The word of the year is chosen based on the significant impact, importance or expression the word has had in influencing the public within a year.
Searches for feminism have increased 70 per cent since 2016 according to Merriam-Webster.com, with spikes in searches corresponding to various events recorded by the media throughout the year.
The word spiked several times after key events according to Peter Sokolowski, the company’s editor, in an interview with the Associated Press before the annual word of the year was revealed on Tuesday.
2017 saw both a sustained rise in ‘feminism’ lookups and a number of event-driven spikes.
— Merriam-Webster (@MerriamWebster) December 12, 2017
Events including the Women’s Marches around the world, Hillary Clinton’s presidential campaign and coverage of Canada’s self-declared feminist Prime Minister boosted the usage of the word within the public sphere.
The #MeToo campaign which rose from allegations against Harvey Weinstein prompted women around the world to break the silence about their abusers. This lead to the “silence breakers” being featured on the cover of TIME Magazine.

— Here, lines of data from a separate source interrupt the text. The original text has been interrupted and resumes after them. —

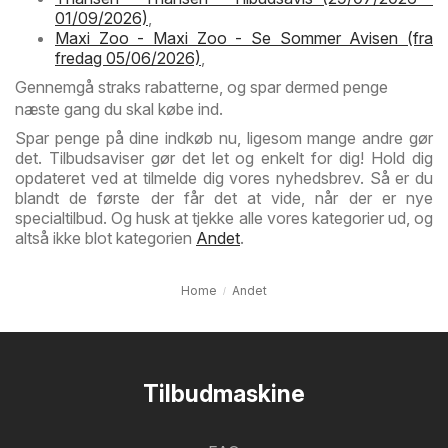
01/09/2026)
,
Maxi Zoo - Maxi Zoo - Se Sommer Avisen (fra
fredag 05/06/2026)
,
Gennemgå straks rabatterne, og spar dermed penge
næste gang du skal købe ind.
Spar penge på dine indkøb nu, ligesom mange andre gør
det. Tilbudsaviser gør det let og enkelt for dig! Hold dig
opdateret ved at tilmelde dig vores nyhedsbrev. Så er du
blandt de første der får det at vide, når der er nye
specialtilbud. Og husk at tjekke alle vores kategorier ud, og
altså ikke blot kategorien
Andet
.
Home
Andet
Tilbudmaskine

“I think, as we know, sexual harassment has been kept in the closet a long time,” said the president of the National Council of Women Canada Sandra Cohen-Rose. “It wasn’t reported, women were afraid to report it.”
For the last few years ‘feminism’ has been in Merriam-Webster’s top 10 words of the year, but has finally gained the recognition after losing to ‘surreal’ which was the word of the year last year.
“[Feminism] empowers women and is against sexual harassment, and discrimination. A lot of people didn’t understand this, but now looking at it the see they are equal partners, said Cogen-Rose.”
The first account of the word feminism came from Noah Webster when he entered the word into the dictionary in 1841 with the definition: “the qualities of females.”
The word has since evolved and has taken on the definition: “the theory of the political, economic, and social equality of the sexes” and “organized activity on behalf of women’s rights and interests.”